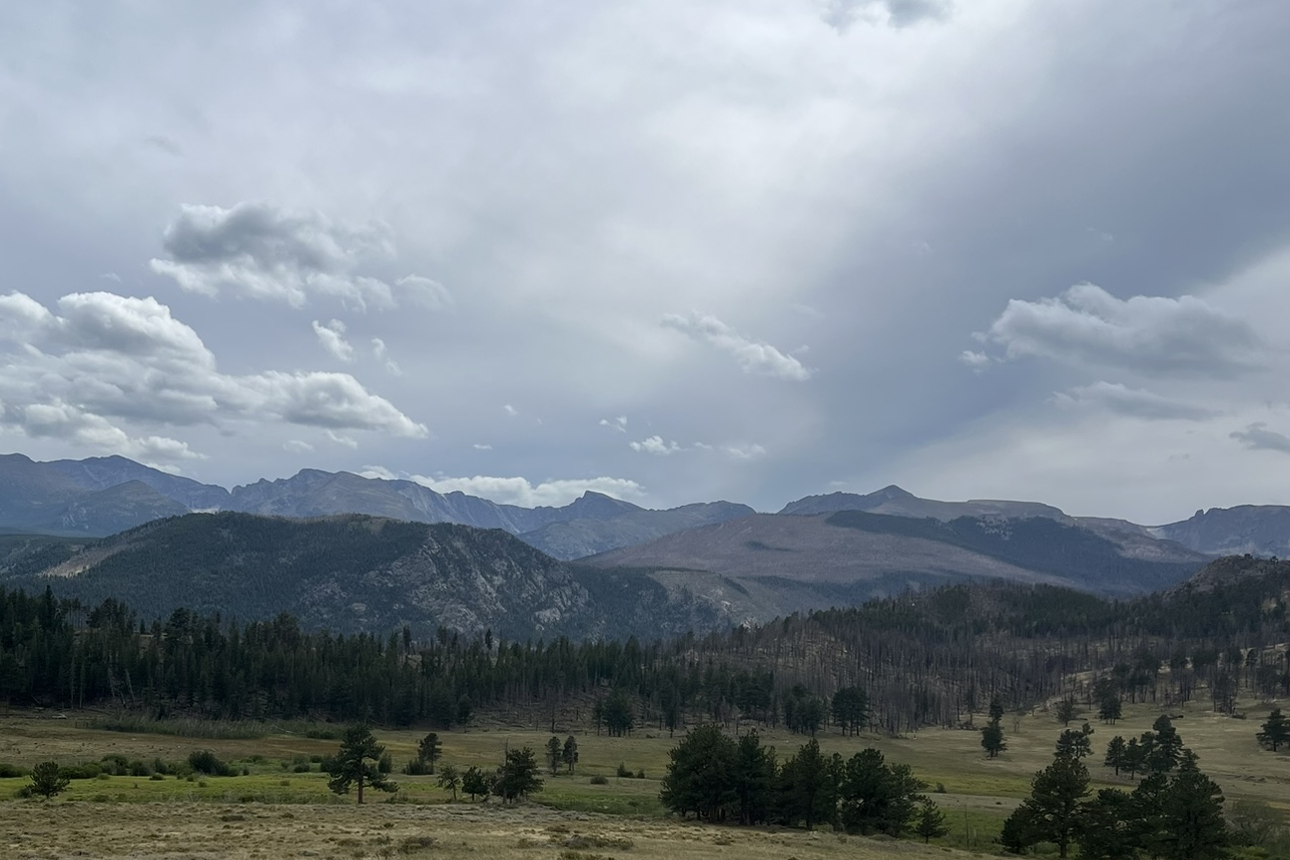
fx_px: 1541
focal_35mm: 43
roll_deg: -2.6
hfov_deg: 44.7
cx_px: 428
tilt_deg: -0.9
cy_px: 623
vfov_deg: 30.8
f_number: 1.5
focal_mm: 5.7
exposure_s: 1/6993
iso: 50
════════════════
# [REQUEST]
Repeat the listing word for word, but without its pictures.

# [SOLUTION]
fx_px: 1541
focal_35mm: 43
roll_deg: -2.6
hfov_deg: 44.7
cx_px: 428
tilt_deg: -0.9
cy_px: 623
vfov_deg: 30.8
f_number: 1.5
focal_mm: 5.7
exposure_s: 1/6993
iso: 50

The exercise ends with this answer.